Just sitting in the hospital bed now, trying to stay relatively horizontal because, "Gravity is not my friend" when it comes to contractions.

Tuesday, March 5, 2013

Cinnamon Rolls...decent

These cinnamon rolls are only like normal cinnamon rolls because they have cinnamon and they're in a roll shape.  Those details aside, don't expect a real cinnamon roll. They're more like rugelach. Crunchy.

Which is why I would suggest adding raisins.  With raisins, this recipe would be a million times better.  Without raisins, I wouldn't make it again (although I have eaten every last one of these...)
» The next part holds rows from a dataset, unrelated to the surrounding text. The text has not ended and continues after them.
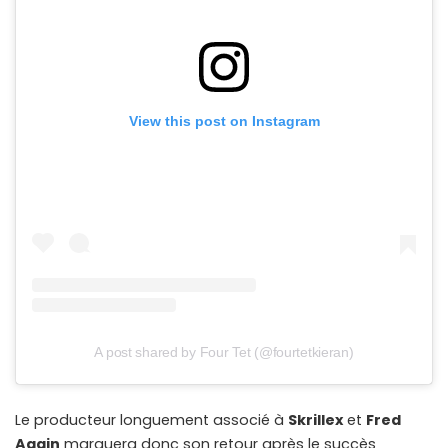
View this post on Instagram
A post shared by Four Tet (@fourtetkieran)
Le producteur longuement associé à
Skrillex
et
Fred
Again
marquera donc son retour après le succès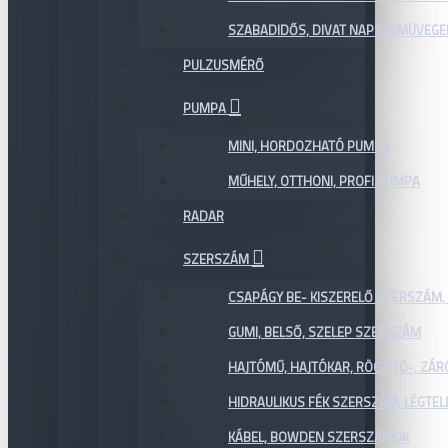
SZABADIDŐS, DIVAT NAPSZEMÜVEGE
PULZUSMÉRŐ
PUMPA
MINI, HORDOZHATÓ PUMPA
MŰHELY, OTTHONI, PROFI PUMPA
RADAR
SZERSZÁM
CSAPÁGY BE- KISZERELŐ SZERSZÁM,
GUMI, BELSŐ, SZELEP SZERSZÁM
HAJTÓMŰ, HAJTÓKAR, RÖGZÍTŐ-, ZÁ
HIDRAULIKUS FÉK SZERSZÁM, LÉGTEL
KÁBEL, BOWDEN SZERSZÁMOK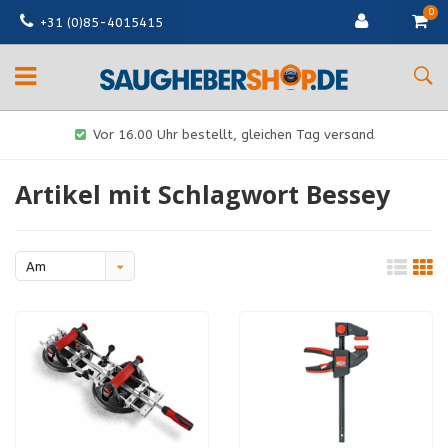
0
+31 (0)85-4015415
Vor 16.00 Uhr bestellt, gleichen Tag versand
Artikel mit Schlagwort Bessey
Am
meisten
angesehen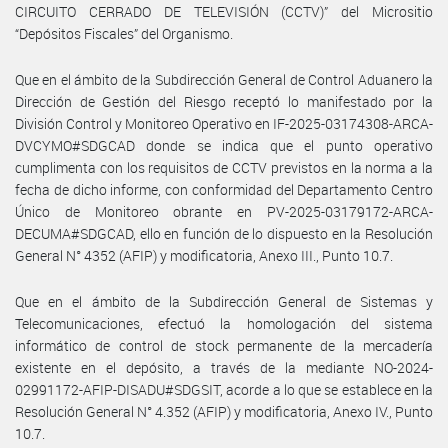
CIRCUITO CERRADO DE TELEVISIÓN (CCTV)” del Micrositio
“Depósitos Fiscales” del Organismo.
Que en el ámbito de la Subdirección General de Control Aduanero la
Dirección de Gestión del Riesgo receptó lo manifestado por la
División Control y Monitoreo Operativo en IF-2025-03174308-ARCA-
DVCYMO#SDGCAD donde se indica que el punto operativo
cumplimenta con los requisitos de CCTV previstos en la norma a la
fecha de dicho informe, con conformidad del Departamento Centro
Único de Monitoreo obrante en PV-2025-03179172-ARCA-
DECUMA#SDGCAD, ello en función de lo dispuesto en la Resolución
General N° 4352 (AFIP) y modificatoria, Anexo III., Punto 10.7.
Que en el ámbito de la Subdirección General de Sistemas y
Telecomunicaciones, efectuó la homologación del sistema
informático de control de stock permanente de la mercadería
existente en el depósito, a través de la mediante NO-2024-
02991172-AFIP-DISADU#SDGSIT, acorde a lo que se establece en la
Resolución General N° 4.352 (AFIP) y modificatoria, Anexo IV., Punto
10.7.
(Note: I didn't make the icing because I'm not a huge fan of coconut oil.  That might make the rolls better, if you like the coconut flavor.)
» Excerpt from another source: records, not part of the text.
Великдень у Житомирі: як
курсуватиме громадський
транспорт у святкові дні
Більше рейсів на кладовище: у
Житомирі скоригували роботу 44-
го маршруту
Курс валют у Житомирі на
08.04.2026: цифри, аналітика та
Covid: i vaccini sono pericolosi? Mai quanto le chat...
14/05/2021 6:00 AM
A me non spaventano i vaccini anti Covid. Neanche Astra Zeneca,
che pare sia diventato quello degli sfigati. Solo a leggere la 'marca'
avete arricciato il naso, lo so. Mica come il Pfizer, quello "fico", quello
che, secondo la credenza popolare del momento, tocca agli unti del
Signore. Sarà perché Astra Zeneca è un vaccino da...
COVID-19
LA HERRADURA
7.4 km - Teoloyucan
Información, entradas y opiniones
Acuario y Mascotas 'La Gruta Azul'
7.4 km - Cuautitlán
  • 1 3/4 cup almond flour
  • 1/4 cup coconut flour
  • 1/4 cup of raisins
  • 4 tablespoons butter (room temperature)
  • 1/4 teaspoon baking soda
  • 1/4 teaspoon salt
  • 2 large eggs
  • 1 tablespoon honey
  • 1 tablespoon cinnamon
  • 2-4 tablespoons honey
  • 1/4 cup Coconut manna/butter (Melted)
  • 1/2 teaspoon Vanilla
  • 2 tablespoons Coconut oil (Melted)
  1. Preheat oven to 350.
  2. Combine flour, baking soda, and salt in a bowl. Mix.
  3. Add eggs and honey to the bowl. Mix.
  4. Add butter and mix it well, until a ball of dough forms.
  5. Using two Silpats (or two pieces of greased parchment paper) on either side of the dough, roll the ball into a 1/4-inch-thick rectangle.
  6. Remove the top Silpat or parchment paper and sprinkle the dough liberally with cinnamon. 
  7. Drizzle with honey.
  8. Scatter raisins evenly over the dough.
  9. Using the Silpat/parchment paper, roll the dough into a log.  Go slowly and repair any cracks along the way.  (Seriously, use the Silpat/paper! It's really helpful because it doesn't stick as much as fingers.)
  10. Cut the log into 1.5-inch rolls and place each on a greased baking sheet.
  11. Bake at 350 for about 15 minutes.
  12. Melt the manna and coconut oil. Mix with honey and vanilla.  Allow it to cool a bit so that it hardens on the rolls.